YOUR INSTRUCTIONS: In the entries below, render the lines from the one containing "right wrist: (192, 323, -23)" up to and including the one containing "right hip: (275, 247, -6)" as a JSON list of strings with one string per line. Leave out any blank lines.

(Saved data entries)

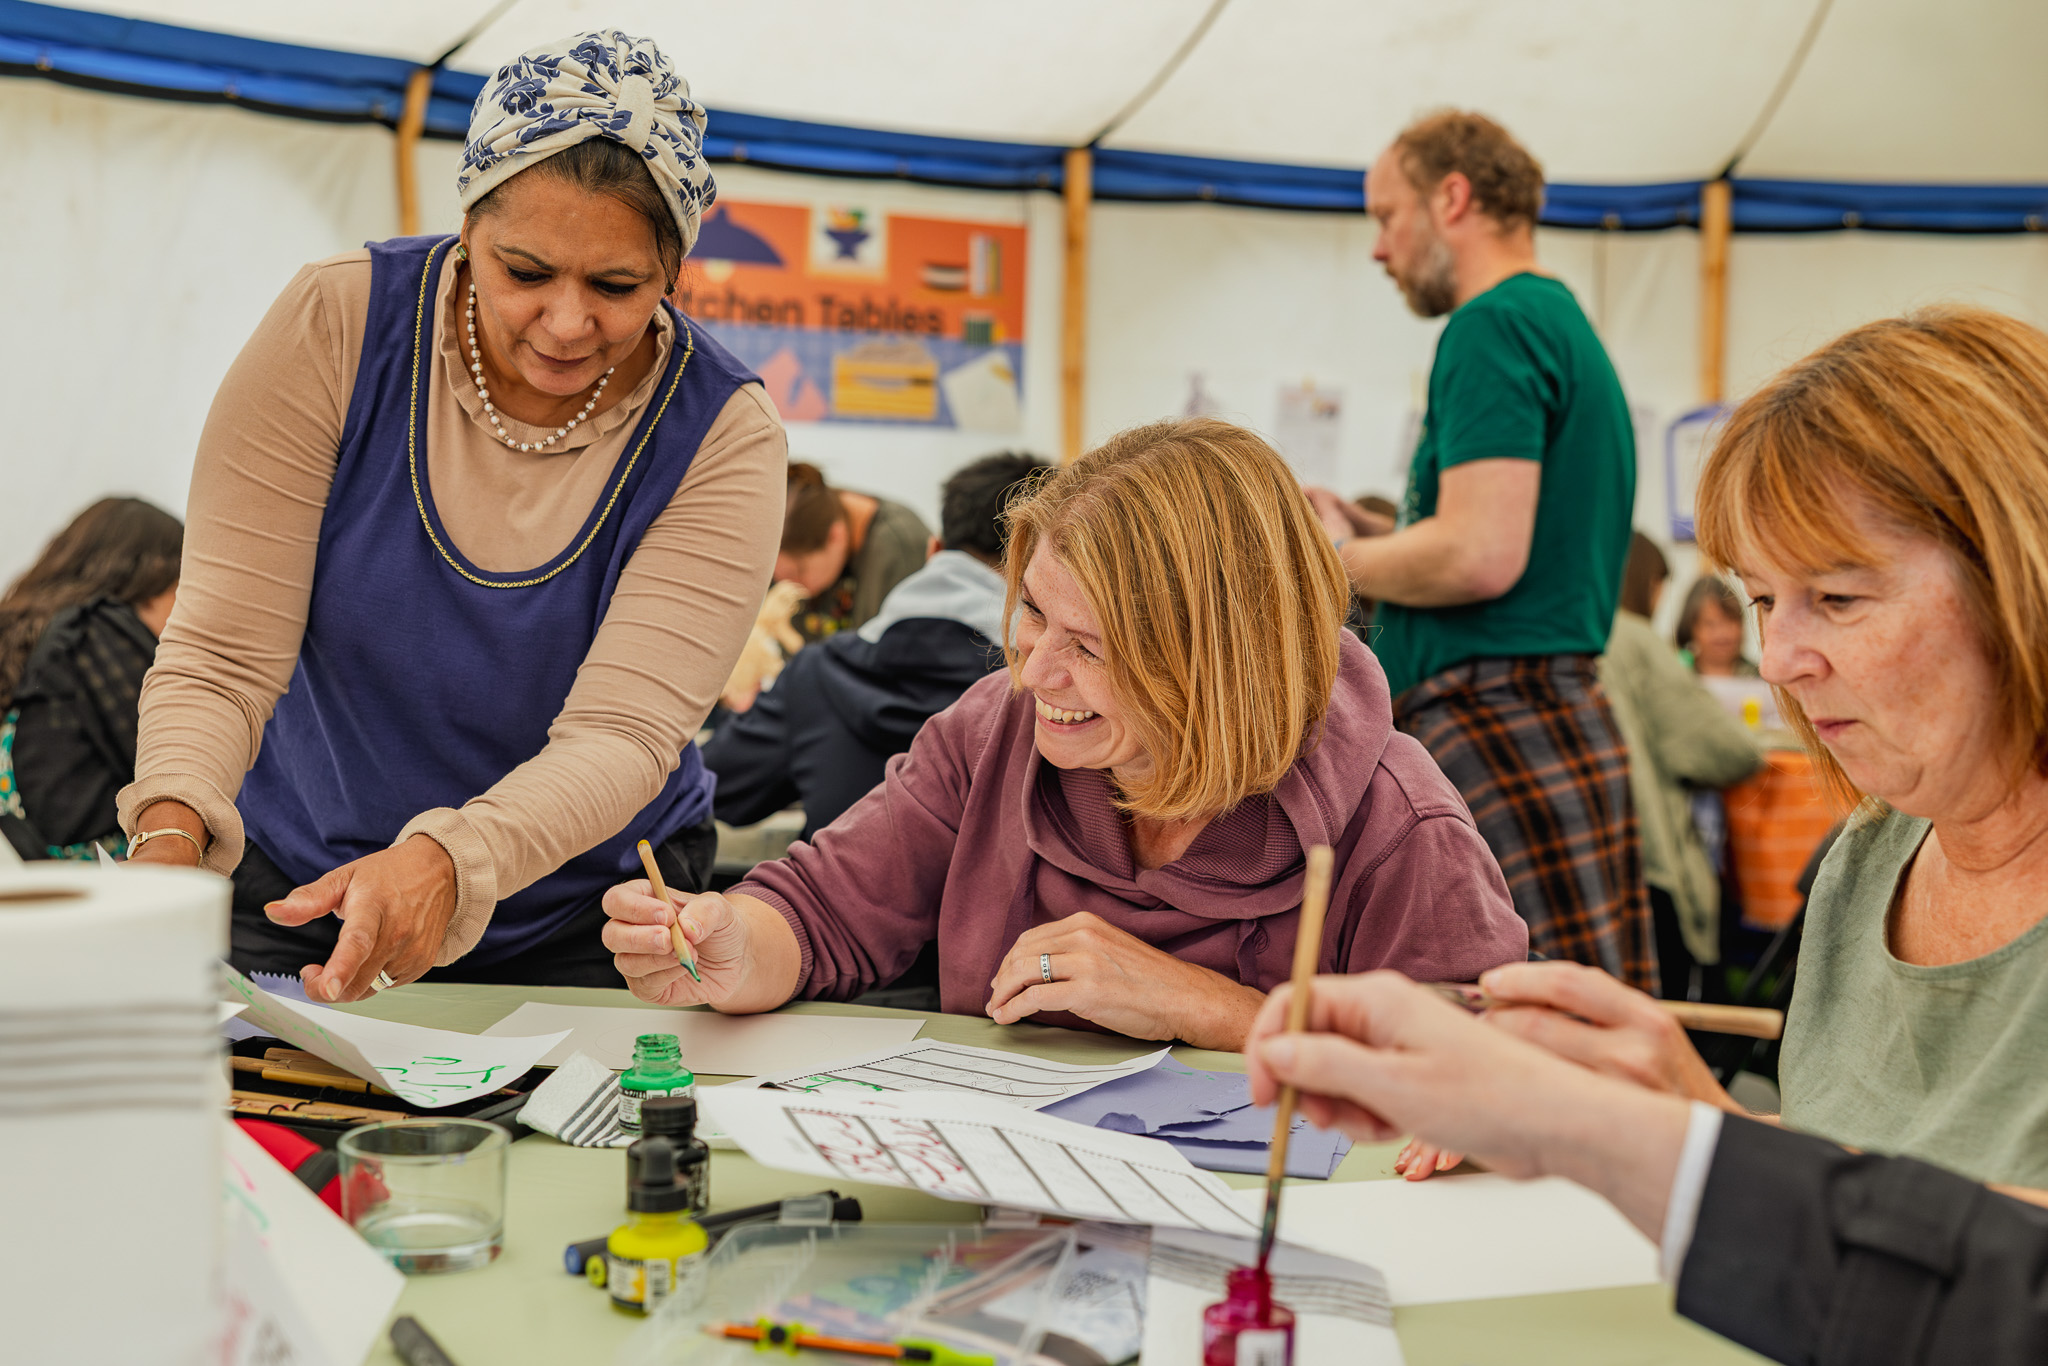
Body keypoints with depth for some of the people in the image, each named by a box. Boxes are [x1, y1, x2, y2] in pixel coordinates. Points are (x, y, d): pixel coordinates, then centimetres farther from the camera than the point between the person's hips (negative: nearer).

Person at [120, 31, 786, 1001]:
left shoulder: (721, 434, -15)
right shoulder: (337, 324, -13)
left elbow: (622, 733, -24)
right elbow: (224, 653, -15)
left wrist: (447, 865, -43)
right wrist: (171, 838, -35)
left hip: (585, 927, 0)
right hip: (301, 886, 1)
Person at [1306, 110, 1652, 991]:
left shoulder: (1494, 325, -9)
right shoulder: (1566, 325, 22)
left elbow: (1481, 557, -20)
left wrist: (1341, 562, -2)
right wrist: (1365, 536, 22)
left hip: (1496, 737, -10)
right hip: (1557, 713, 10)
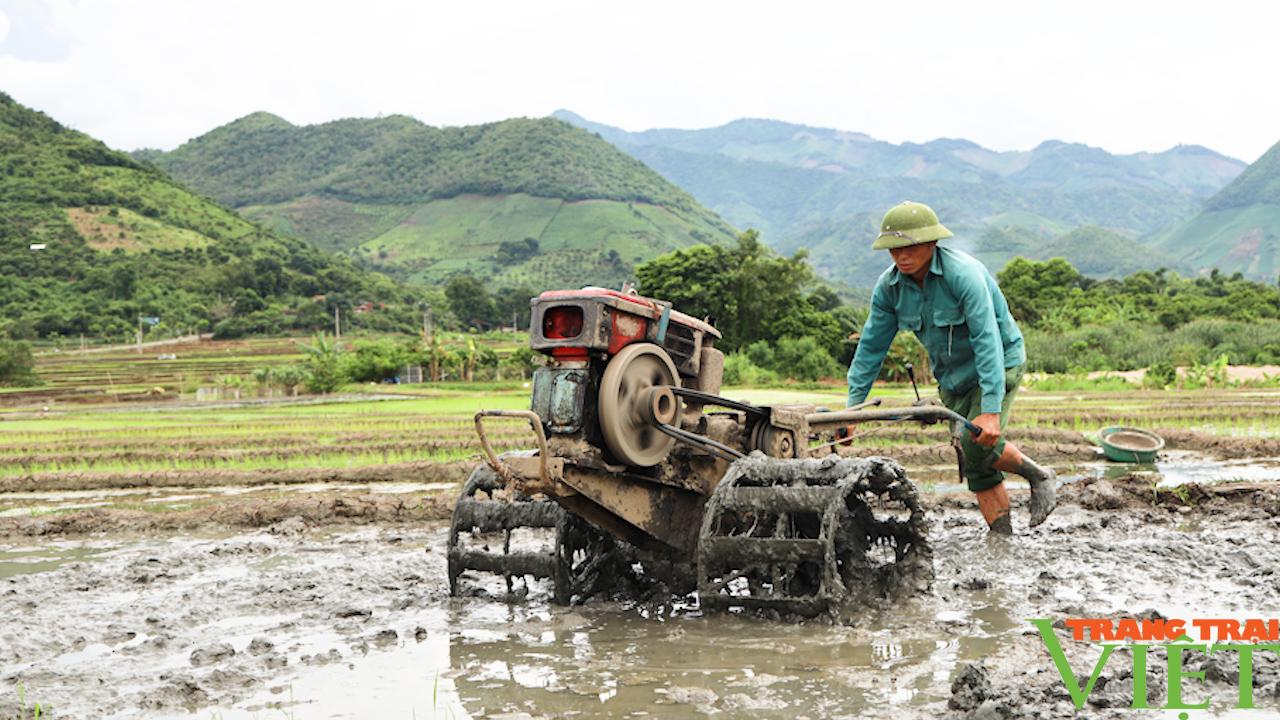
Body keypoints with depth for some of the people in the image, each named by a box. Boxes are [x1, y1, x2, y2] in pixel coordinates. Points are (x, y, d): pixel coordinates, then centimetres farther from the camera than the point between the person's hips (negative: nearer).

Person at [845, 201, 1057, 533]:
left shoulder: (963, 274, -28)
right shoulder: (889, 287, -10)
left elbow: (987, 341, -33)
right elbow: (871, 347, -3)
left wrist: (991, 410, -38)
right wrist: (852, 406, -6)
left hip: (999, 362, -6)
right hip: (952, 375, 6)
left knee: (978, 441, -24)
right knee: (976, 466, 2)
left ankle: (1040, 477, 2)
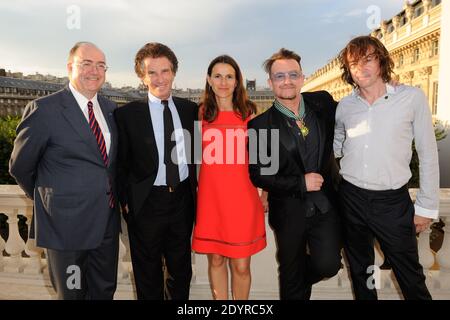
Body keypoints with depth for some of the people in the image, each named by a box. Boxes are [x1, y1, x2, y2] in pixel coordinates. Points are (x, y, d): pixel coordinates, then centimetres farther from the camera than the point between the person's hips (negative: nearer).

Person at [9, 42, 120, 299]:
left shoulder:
--
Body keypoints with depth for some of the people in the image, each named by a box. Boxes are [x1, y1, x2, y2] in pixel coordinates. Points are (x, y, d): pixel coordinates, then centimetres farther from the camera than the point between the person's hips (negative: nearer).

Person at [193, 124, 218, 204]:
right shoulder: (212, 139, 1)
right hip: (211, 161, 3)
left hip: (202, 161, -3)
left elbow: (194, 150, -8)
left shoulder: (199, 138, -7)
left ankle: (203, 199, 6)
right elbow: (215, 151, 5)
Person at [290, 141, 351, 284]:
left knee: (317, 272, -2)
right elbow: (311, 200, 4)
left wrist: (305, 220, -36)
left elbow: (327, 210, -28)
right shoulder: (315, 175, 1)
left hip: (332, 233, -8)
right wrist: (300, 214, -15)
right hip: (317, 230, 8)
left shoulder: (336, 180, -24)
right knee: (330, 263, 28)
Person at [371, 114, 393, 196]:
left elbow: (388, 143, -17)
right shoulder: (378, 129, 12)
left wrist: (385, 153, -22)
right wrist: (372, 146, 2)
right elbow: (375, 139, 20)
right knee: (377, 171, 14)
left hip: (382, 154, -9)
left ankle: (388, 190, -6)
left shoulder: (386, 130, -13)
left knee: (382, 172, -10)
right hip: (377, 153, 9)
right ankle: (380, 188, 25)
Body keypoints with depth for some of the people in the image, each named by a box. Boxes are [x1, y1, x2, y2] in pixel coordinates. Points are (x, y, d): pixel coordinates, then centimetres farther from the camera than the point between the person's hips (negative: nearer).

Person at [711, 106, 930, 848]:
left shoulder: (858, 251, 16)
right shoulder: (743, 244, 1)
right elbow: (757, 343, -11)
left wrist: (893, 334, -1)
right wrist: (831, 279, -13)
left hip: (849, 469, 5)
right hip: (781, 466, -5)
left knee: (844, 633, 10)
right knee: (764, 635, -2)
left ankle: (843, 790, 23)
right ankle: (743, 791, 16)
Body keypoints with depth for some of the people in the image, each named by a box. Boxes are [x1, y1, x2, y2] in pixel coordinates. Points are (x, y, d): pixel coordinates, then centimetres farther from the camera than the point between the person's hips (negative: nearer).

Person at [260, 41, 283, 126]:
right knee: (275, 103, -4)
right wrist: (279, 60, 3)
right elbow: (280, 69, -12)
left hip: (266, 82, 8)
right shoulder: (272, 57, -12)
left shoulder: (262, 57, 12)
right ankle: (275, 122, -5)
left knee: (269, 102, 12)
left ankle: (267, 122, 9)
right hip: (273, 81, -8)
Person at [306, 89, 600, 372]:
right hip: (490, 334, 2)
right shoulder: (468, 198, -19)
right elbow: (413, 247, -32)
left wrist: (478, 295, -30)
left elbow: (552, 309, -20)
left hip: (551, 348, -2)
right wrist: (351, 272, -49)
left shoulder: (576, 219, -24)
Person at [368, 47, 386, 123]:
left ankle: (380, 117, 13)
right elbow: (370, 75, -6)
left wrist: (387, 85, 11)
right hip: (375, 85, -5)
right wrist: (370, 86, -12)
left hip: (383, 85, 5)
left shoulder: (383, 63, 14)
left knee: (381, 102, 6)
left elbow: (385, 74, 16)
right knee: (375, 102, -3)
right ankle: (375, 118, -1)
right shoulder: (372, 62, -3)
---
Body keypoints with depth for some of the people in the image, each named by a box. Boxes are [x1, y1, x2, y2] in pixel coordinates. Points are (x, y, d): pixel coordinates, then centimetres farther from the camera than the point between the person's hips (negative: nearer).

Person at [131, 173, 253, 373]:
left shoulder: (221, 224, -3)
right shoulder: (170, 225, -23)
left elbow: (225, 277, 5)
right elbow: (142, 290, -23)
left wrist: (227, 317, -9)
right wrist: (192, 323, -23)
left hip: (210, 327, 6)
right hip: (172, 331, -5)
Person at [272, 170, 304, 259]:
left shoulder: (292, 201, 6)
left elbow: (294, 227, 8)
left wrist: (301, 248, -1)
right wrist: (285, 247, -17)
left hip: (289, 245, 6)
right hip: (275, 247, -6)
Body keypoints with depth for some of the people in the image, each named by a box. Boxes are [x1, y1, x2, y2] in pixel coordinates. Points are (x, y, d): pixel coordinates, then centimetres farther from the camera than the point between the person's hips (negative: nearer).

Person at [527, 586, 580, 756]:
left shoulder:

SOLUTION:
[
  "right wrist: (192, 323, -23)",
  "left hip: (210, 327, 6)",
  "right hip: (172, 331, -5)",
  "Person at [272, 170, 304, 259]:",
  "left shoulder: (292, 201, 6)",
  "left elbow: (294, 227, 8)",
  "left wrist: (301, 248, -1)",
  "right wrist: (285, 247, -17)",
  "left hip: (289, 245, 6)",
  "right hip: (275, 247, -6)"
]